Required work - Output every item below word for word, changing nothing.

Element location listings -
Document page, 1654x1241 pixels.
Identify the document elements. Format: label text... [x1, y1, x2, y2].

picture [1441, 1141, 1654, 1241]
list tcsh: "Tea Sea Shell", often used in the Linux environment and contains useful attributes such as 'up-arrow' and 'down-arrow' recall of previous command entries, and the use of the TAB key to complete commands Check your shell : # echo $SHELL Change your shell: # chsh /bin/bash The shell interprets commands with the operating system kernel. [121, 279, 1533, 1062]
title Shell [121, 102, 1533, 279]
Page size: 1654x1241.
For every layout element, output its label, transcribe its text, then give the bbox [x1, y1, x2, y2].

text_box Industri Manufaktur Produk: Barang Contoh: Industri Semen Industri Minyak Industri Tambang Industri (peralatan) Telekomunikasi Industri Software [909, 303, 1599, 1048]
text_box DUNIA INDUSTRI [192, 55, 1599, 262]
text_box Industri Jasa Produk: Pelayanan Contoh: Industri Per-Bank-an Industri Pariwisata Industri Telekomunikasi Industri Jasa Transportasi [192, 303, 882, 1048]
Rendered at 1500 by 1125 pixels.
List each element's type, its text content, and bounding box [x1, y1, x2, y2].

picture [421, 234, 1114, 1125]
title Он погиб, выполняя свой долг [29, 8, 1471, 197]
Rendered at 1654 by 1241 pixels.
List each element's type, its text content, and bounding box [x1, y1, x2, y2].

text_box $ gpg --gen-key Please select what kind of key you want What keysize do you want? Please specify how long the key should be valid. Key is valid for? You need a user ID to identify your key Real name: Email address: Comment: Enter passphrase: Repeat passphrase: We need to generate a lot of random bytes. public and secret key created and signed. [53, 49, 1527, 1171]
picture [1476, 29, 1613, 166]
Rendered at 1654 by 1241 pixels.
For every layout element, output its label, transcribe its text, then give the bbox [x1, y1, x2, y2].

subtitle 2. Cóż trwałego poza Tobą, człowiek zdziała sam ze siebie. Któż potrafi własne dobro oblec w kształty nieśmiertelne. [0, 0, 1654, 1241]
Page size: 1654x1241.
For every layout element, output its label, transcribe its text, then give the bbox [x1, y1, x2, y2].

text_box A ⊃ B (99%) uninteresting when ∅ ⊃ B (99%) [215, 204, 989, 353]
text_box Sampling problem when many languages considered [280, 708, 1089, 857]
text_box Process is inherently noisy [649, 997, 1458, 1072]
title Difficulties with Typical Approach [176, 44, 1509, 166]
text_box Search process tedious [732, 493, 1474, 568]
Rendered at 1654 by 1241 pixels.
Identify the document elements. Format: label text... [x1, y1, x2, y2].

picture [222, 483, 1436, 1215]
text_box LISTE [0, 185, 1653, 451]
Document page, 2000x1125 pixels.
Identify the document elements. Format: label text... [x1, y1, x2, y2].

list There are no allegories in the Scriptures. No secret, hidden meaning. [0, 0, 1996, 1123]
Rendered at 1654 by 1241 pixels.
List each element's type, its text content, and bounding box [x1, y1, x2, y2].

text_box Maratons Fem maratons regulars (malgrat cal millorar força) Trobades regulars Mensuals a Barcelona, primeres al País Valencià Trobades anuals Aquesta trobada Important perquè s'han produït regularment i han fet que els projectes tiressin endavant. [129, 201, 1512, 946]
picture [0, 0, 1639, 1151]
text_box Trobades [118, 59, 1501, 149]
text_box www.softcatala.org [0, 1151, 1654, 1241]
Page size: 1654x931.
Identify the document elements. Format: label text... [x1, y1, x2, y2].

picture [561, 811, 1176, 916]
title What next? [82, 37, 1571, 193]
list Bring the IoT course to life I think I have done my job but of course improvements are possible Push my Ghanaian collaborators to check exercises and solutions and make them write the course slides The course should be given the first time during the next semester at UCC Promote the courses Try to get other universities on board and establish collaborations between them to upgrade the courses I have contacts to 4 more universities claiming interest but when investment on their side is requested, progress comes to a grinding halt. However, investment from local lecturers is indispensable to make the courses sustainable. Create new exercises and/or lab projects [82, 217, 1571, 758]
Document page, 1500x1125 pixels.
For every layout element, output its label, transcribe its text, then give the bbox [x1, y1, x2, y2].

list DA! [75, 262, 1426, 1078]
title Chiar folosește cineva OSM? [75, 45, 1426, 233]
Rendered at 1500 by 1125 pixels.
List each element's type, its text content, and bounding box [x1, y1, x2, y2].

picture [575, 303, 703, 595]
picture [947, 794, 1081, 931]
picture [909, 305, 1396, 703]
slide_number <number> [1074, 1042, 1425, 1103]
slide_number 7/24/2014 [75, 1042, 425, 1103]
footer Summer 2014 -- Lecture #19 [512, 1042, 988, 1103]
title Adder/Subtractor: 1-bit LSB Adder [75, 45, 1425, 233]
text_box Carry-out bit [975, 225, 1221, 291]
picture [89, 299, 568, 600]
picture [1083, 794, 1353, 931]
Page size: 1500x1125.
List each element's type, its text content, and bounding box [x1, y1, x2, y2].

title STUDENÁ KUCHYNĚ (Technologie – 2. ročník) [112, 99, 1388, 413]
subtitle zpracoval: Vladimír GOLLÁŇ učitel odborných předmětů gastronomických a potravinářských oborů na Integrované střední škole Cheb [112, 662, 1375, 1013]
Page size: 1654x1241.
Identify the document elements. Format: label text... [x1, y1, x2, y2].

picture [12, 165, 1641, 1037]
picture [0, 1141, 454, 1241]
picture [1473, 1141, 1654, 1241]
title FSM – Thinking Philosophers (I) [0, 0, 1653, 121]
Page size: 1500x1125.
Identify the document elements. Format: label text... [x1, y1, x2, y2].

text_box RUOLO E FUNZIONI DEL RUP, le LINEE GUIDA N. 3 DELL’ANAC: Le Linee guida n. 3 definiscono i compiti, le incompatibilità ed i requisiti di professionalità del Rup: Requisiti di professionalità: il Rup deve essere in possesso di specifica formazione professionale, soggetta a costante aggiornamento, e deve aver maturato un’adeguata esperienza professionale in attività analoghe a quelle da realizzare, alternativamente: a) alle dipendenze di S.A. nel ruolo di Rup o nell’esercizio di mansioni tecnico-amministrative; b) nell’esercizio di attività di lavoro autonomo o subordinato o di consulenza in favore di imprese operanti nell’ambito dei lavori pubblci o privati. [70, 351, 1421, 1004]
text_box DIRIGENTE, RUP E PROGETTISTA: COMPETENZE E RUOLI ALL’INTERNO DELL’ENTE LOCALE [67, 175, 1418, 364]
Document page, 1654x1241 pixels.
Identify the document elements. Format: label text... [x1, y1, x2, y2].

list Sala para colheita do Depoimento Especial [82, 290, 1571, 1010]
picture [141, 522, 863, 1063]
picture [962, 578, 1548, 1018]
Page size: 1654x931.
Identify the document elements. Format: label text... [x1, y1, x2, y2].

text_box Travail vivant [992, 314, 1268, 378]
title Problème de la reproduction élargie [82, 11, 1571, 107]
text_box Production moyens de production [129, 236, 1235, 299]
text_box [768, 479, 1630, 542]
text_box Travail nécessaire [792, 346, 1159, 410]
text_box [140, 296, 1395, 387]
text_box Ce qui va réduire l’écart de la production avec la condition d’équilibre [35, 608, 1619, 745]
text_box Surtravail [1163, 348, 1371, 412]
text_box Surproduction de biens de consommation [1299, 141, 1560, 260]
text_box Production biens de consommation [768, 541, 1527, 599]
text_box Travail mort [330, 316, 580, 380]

Solved exercise -
Document page, 1654x1241 pixels.
Identify the document elements. Format: label text... [x1, y1, x2, y2].

picture [1441, 1141, 1654, 1241]
list tcsh: "Tea Sea Shell", often used in the Linux environment and contains useful attributes such as 'up-arrow' and 'down-arrow' recall of previous command entries, and the use of the TAB key to complete commands Check your shell : # echo $SHELL Change your shell: # chsh /bin/bash The shell interprets commands with the operating system kernel. [121, 279, 1533, 1062]
title Shell [121, 102, 1533, 279]
Page size: 1654x1241.
For every layout element, output its label, transcribe its text, then give the bbox [x1, y1, x2, y2].

text_box Industri Manufaktur Produk: Barang Contoh: Industri Semen Industri Minyak Industri Tambang Industri (peralatan) Telekomunikasi Industri Software [909, 303, 1599, 1048]
text_box DUNIA INDUSTRI [192, 55, 1599, 262]
text_box Industri Jasa Produk: Pelayanan Contoh: Industri Per-Bank-an Industri Pariwisata Industri Telekomunikasi Industri Jasa Transportasi [192, 303, 882, 1048]
Rendered at 1500 by 1125 pixels.
List each element's type, its text content, and bounding box [x1, y1, x2, y2].

picture [421, 234, 1114, 1125]
title Он погиб, выполняя свой долг [29, 8, 1471, 197]
Rendered at 1654 by 1241 pixels.
List each element's type, its text content, and bounding box [x1, y1, x2, y2].

text_box $ gpg --gen-key Please select what kind of key you want What keysize do you want? Please specify how long the key should be valid. Key is valid for? You need a user ID to identify your key Real name: Email address: Comment: Enter passphrase: Repeat passphrase: We need to generate a lot of random bytes. public and secret key created and signed. [53, 49, 1527, 1171]
picture [1476, 29, 1613, 166]
Rendered at 1654 by 1241 pixels.
For every layout element, output its label, transcribe its text, then give the bbox [x1, y1, x2, y2].

subtitle 2. Cóż trwałego poza Tobą, człowiek zdziała sam ze siebie. Któż potrafi własne dobro oblec w kształty nieśmiertelne. [0, 0, 1654, 1241]
Page size: 1654x1241.
For every layout element, output its label, transcribe its text, then give the bbox [x1, y1, x2, y2].

text_box A ⊃ B (99%) uninteresting when ∅ ⊃ B (99%) [215, 204, 989, 353]
text_box Sampling problem when many languages considered [280, 708, 1089, 857]
text_box Process is inherently noisy [649, 997, 1458, 1072]
title Difficulties with Typical Approach [176, 44, 1509, 166]
text_box Search process tedious [732, 493, 1474, 568]
Rendered at 1654 by 1241 pixels.
Identify the document elements. Format: label text... [x1, y1, x2, y2].

picture [222, 483, 1436, 1215]
text_box LISTE [0, 185, 1653, 451]
Document page, 2000x1125 pixels.
Identify the document elements. Format: label text... [x1, y1, x2, y2].

list There are no allegories in the Scriptures. No secret, hidden meaning. [0, 0, 1996, 1123]
Rendered at 1654 by 1241 pixels.
List each element's type, its text content, and bounding box [x1, y1, x2, y2].

text_box Maratons Fem maratons regulars (malgrat cal millorar força) Trobades regulars Mensuals a Barcelona, primeres al País Valencià Trobades anuals Aquesta trobada Important perquè s'han produït regularment i han fet que els projectes tiressin endavant. [129, 201, 1512, 946]
picture [0, 0, 1639, 1151]
text_box Trobades [118, 59, 1501, 149]
text_box www.softcatala.org [0, 1151, 1654, 1241]
Page size: 1654x931.
Identify the document elements. Format: label text... [x1, y1, x2, y2].

picture [561, 811, 1176, 916]
title What next? [82, 37, 1571, 193]
list Bring the IoT course to life I think I have done my job but of course improvements are possible Push my Ghanaian collaborators to check exercises and solutions and make them write the course slides The course should be given the first time during the next semester at UCC Promote the courses Try to get other universities on board and establish collaborations between them to upgrade the courses I have contacts to 4 more universities claiming interest but when investment on their side is requested, progress comes to a grinding halt. However, investment from local lecturers is indispensable to make the courses sustainable. Create new exercises and/or lab projects [82, 217, 1571, 758]
Document page, 1500x1125 pixels.
For every layout element, output its label, transcribe its text, then give the bbox [x1, y1, x2, y2].

list DA! [75, 262, 1426, 1078]
title Chiar folosește cineva OSM? [75, 45, 1426, 233]
Rendered at 1500 by 1125 pixels.
List each element's type, its text content, and bounding box [x1, y1, x2, y2].

picture [575, 303, 703, 595]
picture [947, 794, 1081, 931]
picture [909, 305, 1396, 703]
slide_number <number> [1074, 1042, 1425, 1103]
slide_number 7/24/2014 [75, 1042, 425, 1103]
footer Summer 2014 -- Lecture #19 [512, 1042, 988, 1103]
title Adder/Subtractor: 1-bit LSB Adder [75, 45, 1425, 233]
text_box Carry-out bit [975, 225, 1221, 291]
picture [89, 299, 568, 600]
picture [1083, 794, 1353, 931]
Page size: 1500x1125.
List each element's type, its text content, and bounding box [x1, y1, x2, y2].

title STUDENÁ KUCHYNĚ (Technologie – 2. ročník) [112, 99, 1388, 413]
subtitle zpracoval: Vladimír GOLLÁŇ učitel odborných předmětů gastronomických a potravinářských oborů na Integrované střední škole Cheb [112, 662, 1375, 1013]
Page size: 1654x1241.
Identify the document elements. Format: label text... [x1, y1, x2, y2].

picture [12, 165, 1641, 1037]
picture [0, 1141, 454, 1241]
picture [1473, 1141, 1654, 1241]
title FSM – Thinking Philosophers (I) [0, 0, 1653, 121]
Page size: 1500x1125.
Identify the document elements. Format: label text... [x1, y1, x2, y2].

text_box RUOLO E FUNZIONI DEL RUP, le LINEE GUIDA N. 3 DELL’ANAC: Le Linee guida n. 3 definiscono i compiti, le incompatibilità ed i requisiti di professionalità del Rup: Requisiti di professionalità: il Rup deve essere in possesso di specifica formazione professionale, soggetta a costante aggiornamento, e deve aver maturato un’adeguata esperienza professionale in attività analoghe a quelle da realizzare, alternativamente: a) alle dipendenze di S.A. nel ruolo di Rup o nell’esercizio di mansioni tecnico-amministrative; b) nell’esercizio di attività di lavoro autonomo o subordinato o di consulenza in favore di imprese operanti nell’ambito dei lavori pubblci o privati. [70, 351, 1421, 1004]
text_box DIRIGENTE, RUP E PROGETTISTA: COMPETENZE E RUOLI ALL’INTERNO DELL’ENTE LOCALE [67, 175, 1418, 364]
Document page, 1654x1241 pixels.
Identify the document elements. Format: label text... [x1, y1, x2, y2].

list Sala para colheita do Depoimento Especial [82, 290, 1571, 1010]
picture [141, 522, 863, 1063]
picture [962, 578, 1548, 1018]
Page size: 1654x931.
Identify the document elements. Format: label text... [x1, y1, x2, y2].

text_box Travail vivant [992, 314, 1268, 378]
title Problème de la reproduction élargie [82, 11, 1571, 107]
text_box Production moyens de production [129, 236, 1235, 299]
text_box [768, 479, 1630, 542]
text_box Travail nécessaire [792, 346, 1159, 410]
text_box [140, 296, 1395, 387]
text_box Ce qui va réduire l’écart de la production avec la condition d’équilibre [35, 608, 1619, 745]
text_box Surtravail [1163, 348, 1371, 412]
text_box Surproduction de biens de consommation [1299, 141, 1560, 260]
text_box Production biens de consommation [768, 541, 1527, 599]
text_box Travail mort [330, 316, 580, 380]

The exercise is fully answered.